I am glad the default for spreadsheets did not deviate from the Rule 34. I am curious if any of my case manager friends would agree with the order requiring TIFF placeholders and renaming the native files.

The past year has seen parties become more detailed in their case management orders regarding electronically stored information. This is a good thing. However, I strongly encourage parties to not deviate from the Federal Rules of Civil Procedure without reason, leverage the search abilities of their review applications, and make sure the case management order helps the case comply with Federal Rule of Civil Procedure Rule 1.

The Empire State Strikes Back (On the Form of Production)

In an insurance dispute over coverage, a Plaintiff sought production of electronically stored information in native file AND TIFF format after the Defendant produced discovery in hard-copy format. The Defendant opposed re-producing in native file format and sought cost-shifting if required to produce natively. Mancino v Fingar Ins. Agency, 2014 N.Y. Misc. LEXIS 30 (N.Y. Misc. 2014).

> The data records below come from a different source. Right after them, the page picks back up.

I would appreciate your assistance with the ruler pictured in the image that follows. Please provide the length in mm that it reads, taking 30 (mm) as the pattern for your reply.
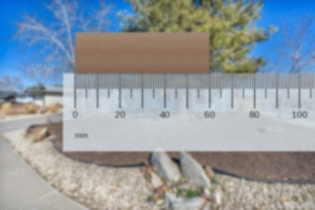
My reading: 60 (mm)
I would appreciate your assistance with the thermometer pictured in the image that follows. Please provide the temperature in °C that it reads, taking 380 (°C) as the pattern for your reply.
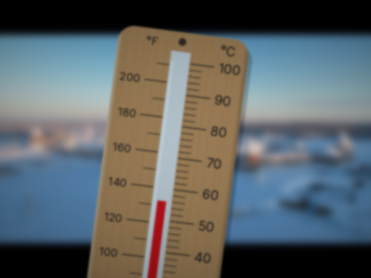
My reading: 56 (°C)
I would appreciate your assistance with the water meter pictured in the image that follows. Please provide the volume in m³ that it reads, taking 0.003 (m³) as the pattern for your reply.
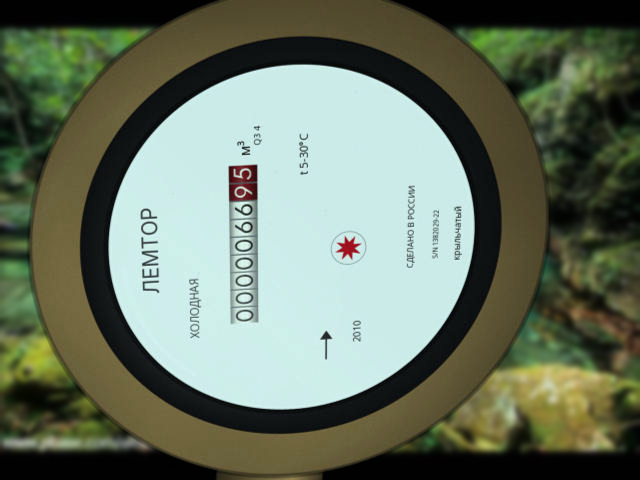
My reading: 66.95 (m³)
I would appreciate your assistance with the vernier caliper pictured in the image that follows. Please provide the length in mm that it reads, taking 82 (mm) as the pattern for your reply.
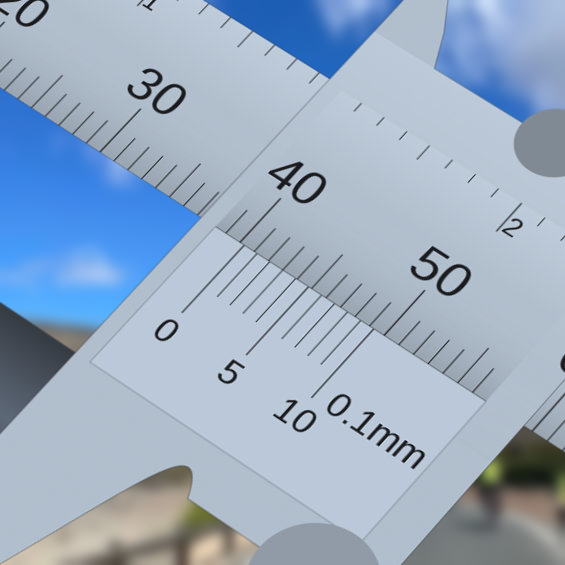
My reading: 40.3 (mm)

EmpireStateBuildingNew York law allows the “full disclosure of all matter material and necessary” in a lawsuit. Mancino, at *3 citing CPLR §3101(a).

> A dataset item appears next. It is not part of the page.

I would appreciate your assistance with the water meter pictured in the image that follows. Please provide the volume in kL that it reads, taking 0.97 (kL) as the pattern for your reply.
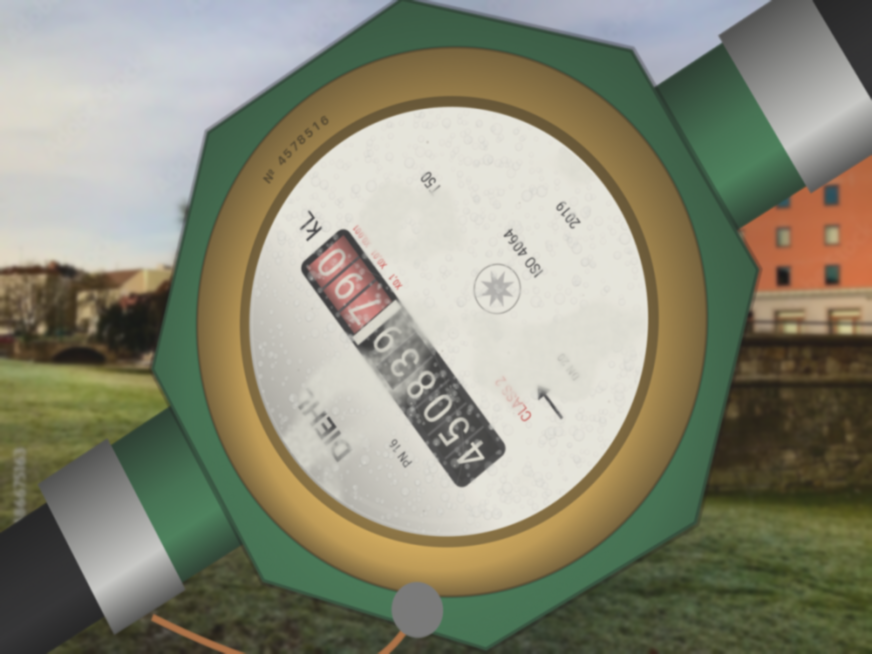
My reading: 450839.790 (kL)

The Plaintiff sought the ESI in native file format with TIFF images in order to view objective metadata including the author(s), dates of creation, and dates of edits on a key file to know whether an “Activity Report” was changed after the initial creation or the start of the lawsuit.  Mancino, at *7.

The Defendant countered that issues of metadata were “not involved” in the lawsuit and such a production was unnecessary. Id. the Defendant further argued the Plaintiff should have incurred the $3,500 native production costs and that the TIFFing would be a “laborious task.” Mancino, at *8.

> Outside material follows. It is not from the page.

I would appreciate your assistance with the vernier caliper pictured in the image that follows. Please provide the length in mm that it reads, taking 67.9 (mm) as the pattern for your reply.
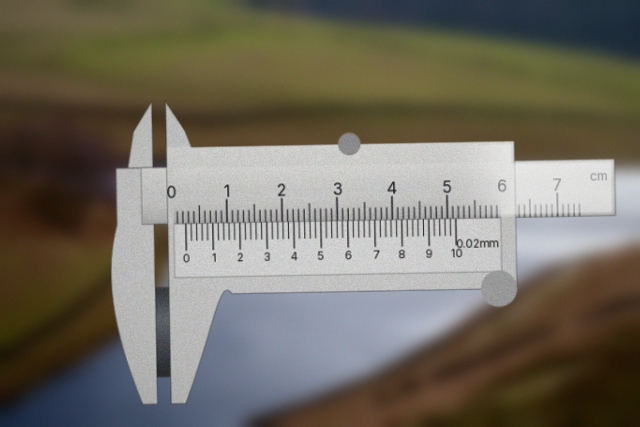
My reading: 2.5 (mm)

Judge Rakower quickly listed the Zubulake cost-shifting factors (cited in U.S. Bank Nat. Ass’n v. GreenPoint Mortgage Funding, Inc., 94 A.D. 3d 58, 63-64 [1st Dept 2012]) and held that cost-shifting was not justified and that the producing party was to pay their own production costs. The Court clearly ordered the production of the ESI in both native file format with TIFFs. Mancino, at *8-9.

Bow Tie Thoughts

State court litigation is often overlooked by eDiscovery commentators.  Mancino is a very good reminder that over 90% of litigation in this country is in state court about regular people. The Plaintiffs in this case had their home burglarized and the resulting litigation was over coverage to recover stolen property. The key discovery focused on a file over who changed what and when on an insurance document. Few examples better highlight the need for metadata.

One big difference between this case and Federal Court is that a producing party need only produce in one form. A producing party would have to produce in native file format or with TIFF and metadata, not both. That being said, a production cost of $3,500 on a case of this size might be on the high side (it is unclear how many computers were at issue, number of hours spent, cost of production media, etc). Moreover, most processing software could do such a production with a few keystrokes (and I would bet at a lower cost then argued to the Court, depending on the volume of data to be collected pertaining to one insured party and other relevant files). There are of course other factors that could drive up costs, but I would need more information to understand why there was a $3,500 production cost estimate for the specific discovery sought.